Steering Tutorial I . . I did the suspension tutorials, so I thought I might as well do some other tutorials to help out people. This tutorial explains some simple terms associated with steering, and a couple simple steering designs.
The first thing to cover are the terms "Rack and Pinion." One of the most common types of steering.
A rack is a bar with teeth on one side. There are a couple of common lego racks. The first is a 1X4 plate with teeth. The other is fairly new, or at least for me. It has the 1x4ish plate with set of teeth, but has technic holes on the end, making it easier to attach to steering arms.
Pinion is basically a gear that moves the rack side to side. Any gear will work as a pinion, but These three are the most common, or ones that work the best.
A basic rack and pinion steering system can be seen in the main photo, and also in this video. This video also has two other steering systems.
This standard method of rack and pinion is good for no suspension vehicles, or some solid axle suspension systems, such as Leaf spring, Rubberband, and Pendular. (See Suspension tutorial I)
Now you may ask "What if I want to make steering with independent suspension?" Well I have a few tips and tricks for that.
This is a steering system with independent suspension. To make steering with independent suspension, you have to have A-arms. A-arms are suspension arms usually shaped like an "A" that allow each tire to pivot up and down independent of one another. The other thing you need is some type of ball and socket pieces to allow your steering arm to move. Lego makes some different kinds of A-arms, and ball and socket pieces for this steering.

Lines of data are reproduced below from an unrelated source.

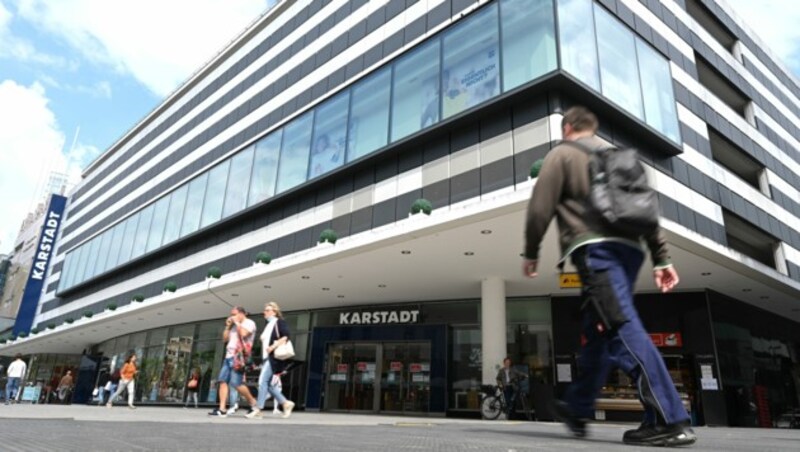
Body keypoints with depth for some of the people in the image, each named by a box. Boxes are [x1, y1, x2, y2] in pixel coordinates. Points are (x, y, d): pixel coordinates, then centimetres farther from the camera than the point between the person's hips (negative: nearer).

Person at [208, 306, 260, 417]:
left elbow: (243, 334, -20)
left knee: (236, 383, -15)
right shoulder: (234, 326, 25)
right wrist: (228, 326, 13)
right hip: (229, 356, 9)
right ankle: (222, 409, -4)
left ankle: (253, 403, 1)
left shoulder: (249, 323, -2)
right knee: (223, 381, -3)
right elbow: (225, 339, 22)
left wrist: (237, 323, -7)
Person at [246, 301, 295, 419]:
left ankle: (258, 410, -7)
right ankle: (286, 403, 14)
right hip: (266, 358, 9)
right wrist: (263, 359, 13)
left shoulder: (279, 322, -3)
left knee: (263, 381, -12)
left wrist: (273, 347, -22)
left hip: (274, 357, -9)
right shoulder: (268, 325, 21)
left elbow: (286, 337, -16)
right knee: (269, 384, 5)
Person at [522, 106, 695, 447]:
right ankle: (577, 409, 21)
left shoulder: (562, 154, 8)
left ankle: (670, 421, -18)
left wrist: (531, 253, 8)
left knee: (624, 329, -13)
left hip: (596, 249, -8)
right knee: (598, 332, 12)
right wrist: (661, 258, 16)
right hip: (628, 248, 8)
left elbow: (540, 207, -2)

This is the steering rack, and the steering arms. Now you make one of these, and put it on your creation, but when you push the suspension down, the wheels "tow out/in". To "tow out" means that the front of the wheels are angled outward. To "tow in" means the front of the wheels move toward the center. Now this is bad, because it increases wear on your tires, and can cause steering problems. One of the best things I have found to fix this is to keep the rack/steering arms as close to to parallel with the drive axle as possible. This may sound confusing, ask questions if you don't understand.
Steering arms attached to the hub.
This is another type of steering which for the purpose of this tutorial, I will call "Lever arm" (may not be the correct term, correct me if I'm wrong) It does not require a rack, but if you are adding motors, I would suggest adding gears, as it has a tendency to move very fast.
This one is on a independent suspension system, so it has ball and socket steering arms, but the part that acutally causes the steering motion is the grey piece in the center. It is attached to a solid axle going up the center. When you turn this axle, it moves the other end of the grey piece side to side. This side to side motion is then transfered to the wheel hubs, via 1 3x5 technic L piece, and the two ball and socket arms on either side. This steering is better for smaller creations.
This, in my personal opinion, is the best way to control this type of steering. A worm gear drive. It slows the motor down enough that it turns the wheels slowly.
Steering for a pendular suspension system. Seems simple right? well there are a few things you have to think about when designing this system. Wait... before I start in on the pendular steering, that white gear is called a clutch gear, the main purpose of this gear is to keep your other gears from breaking teeth. It will turn gears, and make your steering work, but when enough resistance is applied, the shaft will spin inside the gear. This is not good for drive systems, but works good for steering systems.
This pendular suspension system is designed for a trial truck. The turn table is the part that rotates, and produces the suspension. When building a pendular suspension system, you put the steering shaft as the suspension shaft. Then when you add a motor, you find out, the wheels turn when the suspension moves. This is caused by the steering shaft not moving with suspension system. There are a couple fixes. You can mount the steering motor on the "axle" of the suspension system. There are a couple ways you can go about doing this. First you could mount the motor straight up, or off to the side. (See My Rock Crawler) Or you can mount it like I have mounted this one.
If you watched the video, you saw that at the end how this works. I attached the red piece to the motor shaft for steering, and then used two black axle to pin converters to attach the motor to the suspension axle. This is all done through the center of the turntable allowing the turn table to move, and the steering motor to stay inline with axle.
One other thing I would like to cover. If you want your steering to turn sharper, you can add double rack and pinion to your steering arms. The double pinions shown above fit with the double racks shown below, and allow the steering arm to move farther.
And this would be my WWII half track WIP. It's going to have 8 motors. Just for those of you who are curious on how it is comming, I just need to get an order of grey bricks in, and I should be set.
Thanks for looking at this tutorial, and if it helped you any, Your welcome! Oh one more thing, I'm thinking about doing a tutorial on Ackermann Geometry, a type of steering geometry. Would you like to see that?